Pomacanthids (angelfishes) and Pomacentrids (damselfishes) are mainly distributed in tropical and subtropical regions, and inhabit rocky and coral reefs between 1 and 30 m deep; a few species range to depths of 80 m or more (Thomson et al., 2000; Robertson & Allen 2008). Eschmeyer & Fong (2015) and Nelson (2006) report a total of 89 angelfish, and 387 damselfish species distributed around the world’s oceans. Along the Mexican coast, in the Eastern Tropical Pacific, registered species of this family include four angelfishes: Pomacanthus zonipectus (Gill, 1862), Holacanthus passer (Valenciennes, 1846), H. limbaughi (Baldwin, 1963), and H. clarionensis (Gilbert, 1891), and 13 damselfishes: Abudefduf troschelii (Gill, 1862), A. declivifrons (Gill, 1862), Azurina hirundo (Jordan & McGregor in Jordan & Evermann, 1898), Chromis alta (Greenfield & Woods, 1980), C. atrilobata (Gill, 1862), C. limbaughi (Greenfield & Woods, 1980), Hypsypops rubicundus (Girard, 1854), Microspathodon bairdii (Gill, 1862), M. dorsalis (Gill, 1862), Stegastes acapulcoensis (Fowler, 1944), S. flavilatus (Gill, 1862) S. leucorus (Gilbert, 1892) S. rectifraenum (Gill, 1862), and S. redemptus (Heller & Snodgrass, 1903).
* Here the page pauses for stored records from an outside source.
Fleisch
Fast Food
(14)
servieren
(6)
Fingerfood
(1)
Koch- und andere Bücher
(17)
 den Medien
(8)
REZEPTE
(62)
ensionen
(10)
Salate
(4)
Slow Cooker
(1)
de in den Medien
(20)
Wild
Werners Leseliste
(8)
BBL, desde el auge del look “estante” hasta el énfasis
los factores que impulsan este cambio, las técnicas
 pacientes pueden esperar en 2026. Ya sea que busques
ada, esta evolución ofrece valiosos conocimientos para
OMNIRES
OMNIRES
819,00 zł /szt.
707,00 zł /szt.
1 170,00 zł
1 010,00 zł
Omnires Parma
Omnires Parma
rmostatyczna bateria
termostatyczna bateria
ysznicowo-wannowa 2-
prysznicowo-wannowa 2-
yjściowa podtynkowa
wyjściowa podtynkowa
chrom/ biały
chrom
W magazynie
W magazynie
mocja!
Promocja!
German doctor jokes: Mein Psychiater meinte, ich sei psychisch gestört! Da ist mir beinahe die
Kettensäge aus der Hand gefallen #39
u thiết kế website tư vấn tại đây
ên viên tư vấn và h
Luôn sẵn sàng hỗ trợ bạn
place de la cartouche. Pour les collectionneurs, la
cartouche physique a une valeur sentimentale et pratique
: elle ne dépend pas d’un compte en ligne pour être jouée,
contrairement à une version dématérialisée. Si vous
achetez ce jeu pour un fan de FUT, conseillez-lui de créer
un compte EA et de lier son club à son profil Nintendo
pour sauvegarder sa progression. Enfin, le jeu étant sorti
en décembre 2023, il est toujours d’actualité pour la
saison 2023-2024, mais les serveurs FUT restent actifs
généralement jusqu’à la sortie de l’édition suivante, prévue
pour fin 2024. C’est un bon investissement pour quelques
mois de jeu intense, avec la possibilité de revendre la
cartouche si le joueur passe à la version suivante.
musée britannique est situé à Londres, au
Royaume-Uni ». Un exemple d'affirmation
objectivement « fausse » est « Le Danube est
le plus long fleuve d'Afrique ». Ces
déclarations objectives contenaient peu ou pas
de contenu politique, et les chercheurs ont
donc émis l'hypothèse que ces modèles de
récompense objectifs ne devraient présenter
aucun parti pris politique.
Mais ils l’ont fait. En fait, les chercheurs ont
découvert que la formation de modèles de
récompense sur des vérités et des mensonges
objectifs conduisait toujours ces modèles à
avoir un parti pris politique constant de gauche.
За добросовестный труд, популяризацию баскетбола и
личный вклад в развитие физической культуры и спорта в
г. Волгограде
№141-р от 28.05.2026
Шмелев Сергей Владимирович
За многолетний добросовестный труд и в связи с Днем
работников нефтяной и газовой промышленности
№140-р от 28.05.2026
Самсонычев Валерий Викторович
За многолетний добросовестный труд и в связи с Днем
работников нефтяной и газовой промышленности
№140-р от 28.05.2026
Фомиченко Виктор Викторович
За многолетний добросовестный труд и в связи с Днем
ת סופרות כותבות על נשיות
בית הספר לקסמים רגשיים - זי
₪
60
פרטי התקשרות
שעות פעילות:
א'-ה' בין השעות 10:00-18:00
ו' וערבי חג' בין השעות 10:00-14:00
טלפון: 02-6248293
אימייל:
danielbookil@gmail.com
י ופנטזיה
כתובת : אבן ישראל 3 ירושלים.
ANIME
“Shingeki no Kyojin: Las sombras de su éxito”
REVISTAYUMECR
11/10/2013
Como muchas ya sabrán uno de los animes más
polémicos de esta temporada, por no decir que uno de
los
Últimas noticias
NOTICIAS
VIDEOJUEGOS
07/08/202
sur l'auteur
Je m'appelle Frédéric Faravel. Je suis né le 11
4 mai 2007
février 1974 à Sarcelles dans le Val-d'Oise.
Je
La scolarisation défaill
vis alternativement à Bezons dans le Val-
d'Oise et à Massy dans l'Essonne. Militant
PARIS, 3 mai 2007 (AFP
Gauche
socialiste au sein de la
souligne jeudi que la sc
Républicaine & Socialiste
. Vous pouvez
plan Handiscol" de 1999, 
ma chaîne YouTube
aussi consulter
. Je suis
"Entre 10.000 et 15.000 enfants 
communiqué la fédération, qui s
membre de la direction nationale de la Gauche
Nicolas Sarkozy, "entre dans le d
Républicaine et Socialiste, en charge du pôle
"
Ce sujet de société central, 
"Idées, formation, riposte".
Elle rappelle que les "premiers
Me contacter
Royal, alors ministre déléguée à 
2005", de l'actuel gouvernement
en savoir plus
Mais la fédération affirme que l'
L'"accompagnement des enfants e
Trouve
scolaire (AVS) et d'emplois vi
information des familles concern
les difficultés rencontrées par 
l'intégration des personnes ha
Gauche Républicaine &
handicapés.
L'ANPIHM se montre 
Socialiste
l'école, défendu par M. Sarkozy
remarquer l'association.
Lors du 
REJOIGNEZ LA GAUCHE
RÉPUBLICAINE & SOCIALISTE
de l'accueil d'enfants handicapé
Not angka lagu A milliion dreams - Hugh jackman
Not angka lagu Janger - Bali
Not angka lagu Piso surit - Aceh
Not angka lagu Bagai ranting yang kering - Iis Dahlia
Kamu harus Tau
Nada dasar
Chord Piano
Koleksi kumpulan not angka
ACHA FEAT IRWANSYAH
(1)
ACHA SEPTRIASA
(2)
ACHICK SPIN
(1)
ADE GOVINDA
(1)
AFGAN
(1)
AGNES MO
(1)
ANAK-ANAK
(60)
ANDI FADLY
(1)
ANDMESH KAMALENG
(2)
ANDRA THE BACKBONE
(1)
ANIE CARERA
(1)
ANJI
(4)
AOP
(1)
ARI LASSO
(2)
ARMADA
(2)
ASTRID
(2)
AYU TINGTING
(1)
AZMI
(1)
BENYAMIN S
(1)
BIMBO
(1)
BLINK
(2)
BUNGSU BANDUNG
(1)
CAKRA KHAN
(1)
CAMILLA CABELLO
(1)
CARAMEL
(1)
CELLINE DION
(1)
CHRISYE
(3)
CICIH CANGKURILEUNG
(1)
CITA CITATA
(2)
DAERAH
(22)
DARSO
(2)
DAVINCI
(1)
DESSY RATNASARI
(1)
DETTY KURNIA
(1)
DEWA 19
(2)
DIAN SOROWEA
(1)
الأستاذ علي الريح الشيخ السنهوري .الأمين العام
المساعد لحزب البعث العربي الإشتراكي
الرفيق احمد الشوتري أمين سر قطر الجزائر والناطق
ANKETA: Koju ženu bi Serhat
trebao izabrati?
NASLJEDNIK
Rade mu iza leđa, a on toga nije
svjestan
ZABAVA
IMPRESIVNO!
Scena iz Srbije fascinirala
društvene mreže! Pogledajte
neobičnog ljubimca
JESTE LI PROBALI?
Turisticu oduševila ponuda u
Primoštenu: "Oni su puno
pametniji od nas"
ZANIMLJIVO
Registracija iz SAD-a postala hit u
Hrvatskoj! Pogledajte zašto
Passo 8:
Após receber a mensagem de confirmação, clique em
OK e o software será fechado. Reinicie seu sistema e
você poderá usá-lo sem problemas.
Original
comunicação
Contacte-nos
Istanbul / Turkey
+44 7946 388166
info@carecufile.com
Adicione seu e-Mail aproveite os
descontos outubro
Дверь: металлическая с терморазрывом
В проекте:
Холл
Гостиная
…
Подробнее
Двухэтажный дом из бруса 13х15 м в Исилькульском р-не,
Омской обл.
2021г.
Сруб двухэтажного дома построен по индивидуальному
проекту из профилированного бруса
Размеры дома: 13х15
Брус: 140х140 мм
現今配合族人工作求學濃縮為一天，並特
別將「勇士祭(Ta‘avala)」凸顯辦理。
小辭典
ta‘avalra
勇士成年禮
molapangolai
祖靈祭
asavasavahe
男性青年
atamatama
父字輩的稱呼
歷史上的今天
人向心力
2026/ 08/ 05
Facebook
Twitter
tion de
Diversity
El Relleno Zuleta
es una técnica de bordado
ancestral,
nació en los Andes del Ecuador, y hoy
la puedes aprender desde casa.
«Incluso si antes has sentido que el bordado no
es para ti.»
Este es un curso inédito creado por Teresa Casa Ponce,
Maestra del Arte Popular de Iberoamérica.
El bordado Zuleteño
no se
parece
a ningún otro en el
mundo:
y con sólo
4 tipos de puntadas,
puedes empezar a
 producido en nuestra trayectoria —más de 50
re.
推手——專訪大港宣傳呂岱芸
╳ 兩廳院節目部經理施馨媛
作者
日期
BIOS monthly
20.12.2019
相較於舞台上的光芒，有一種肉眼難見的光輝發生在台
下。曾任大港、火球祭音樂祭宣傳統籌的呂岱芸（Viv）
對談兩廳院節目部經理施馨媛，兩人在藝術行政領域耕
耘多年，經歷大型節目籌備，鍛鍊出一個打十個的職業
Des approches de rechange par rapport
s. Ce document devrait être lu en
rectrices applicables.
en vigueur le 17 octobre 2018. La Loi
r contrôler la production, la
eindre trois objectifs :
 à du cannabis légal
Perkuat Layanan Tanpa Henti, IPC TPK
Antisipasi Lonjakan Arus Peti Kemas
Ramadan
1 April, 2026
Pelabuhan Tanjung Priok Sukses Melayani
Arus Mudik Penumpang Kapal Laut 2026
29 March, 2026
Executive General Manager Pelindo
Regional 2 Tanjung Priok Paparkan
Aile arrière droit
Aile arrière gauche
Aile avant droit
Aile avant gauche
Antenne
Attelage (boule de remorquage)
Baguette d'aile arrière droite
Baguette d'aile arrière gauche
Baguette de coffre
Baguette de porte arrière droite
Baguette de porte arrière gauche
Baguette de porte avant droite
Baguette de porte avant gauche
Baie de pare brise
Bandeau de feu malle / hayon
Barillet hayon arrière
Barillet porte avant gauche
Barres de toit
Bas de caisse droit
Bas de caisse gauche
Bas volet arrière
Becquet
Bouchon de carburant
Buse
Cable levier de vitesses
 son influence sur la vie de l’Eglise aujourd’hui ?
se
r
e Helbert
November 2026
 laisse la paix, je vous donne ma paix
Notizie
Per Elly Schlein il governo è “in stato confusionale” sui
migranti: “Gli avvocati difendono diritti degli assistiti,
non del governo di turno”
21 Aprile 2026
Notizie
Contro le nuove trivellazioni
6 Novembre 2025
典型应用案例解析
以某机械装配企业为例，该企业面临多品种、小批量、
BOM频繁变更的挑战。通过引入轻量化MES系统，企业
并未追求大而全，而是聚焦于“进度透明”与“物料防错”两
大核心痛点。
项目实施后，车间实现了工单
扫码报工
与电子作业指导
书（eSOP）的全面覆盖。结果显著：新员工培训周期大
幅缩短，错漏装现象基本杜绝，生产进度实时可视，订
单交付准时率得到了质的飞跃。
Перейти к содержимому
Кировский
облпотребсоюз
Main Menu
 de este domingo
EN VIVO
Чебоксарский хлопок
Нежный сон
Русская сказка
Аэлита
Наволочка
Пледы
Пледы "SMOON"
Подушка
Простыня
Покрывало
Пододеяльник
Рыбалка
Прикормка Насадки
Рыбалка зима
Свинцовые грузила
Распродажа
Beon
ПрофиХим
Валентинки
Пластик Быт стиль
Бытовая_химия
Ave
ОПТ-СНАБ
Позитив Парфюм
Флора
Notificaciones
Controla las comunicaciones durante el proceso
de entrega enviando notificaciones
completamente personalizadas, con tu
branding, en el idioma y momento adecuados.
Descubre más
Due to their colorful patterns and unusual body shapes, angelfish and damselfish have been widely targeted by aquarium fish trade, thus many species are of great commercial interest. In fact, damselfishes hold the world’s first place in such trade, while angelfishes are rated as fifth (Wabnitz et al. 2003). Piña-Espallargas et al. (2001) have pointed that H. clarionensis, S. leucorus and S. acapulcoensis are considered as commercially important fish in Mexico’s ornamental fishery.
Internationally, H. clarionensis and S. leucorus are listed as “Vulnerable” species in the International Union for Conservation of Nature (IUCN) red list, as their already limited distribution is likely to be affected by the ongoing climate change, resulting in reduction of actual population sizes (Pyle et al., 2010; Allen et al. 2010a, 2010b). In addition, these three species are not listed in any appendix of the Convention of International Trade of Endangered Species of Wild Fauna and Flora (CITES). Nevertheless, at a national level the only species with a degree of vulnerability is H. clarionensis, listed as needing “Special protection” due to their great demand by aquarium trade industry and their limited range of distribution to the Mexican Pacific (Diario Oficial de la Federación, 2010).
In this paper we document the occurrence of H clarionensis, S. acapulcoensis, and S. leucorus north of their reported range of distribution. Given the ecological and economic importance of such species, this information should be taken into account for future decisions making in conservation and management subjects.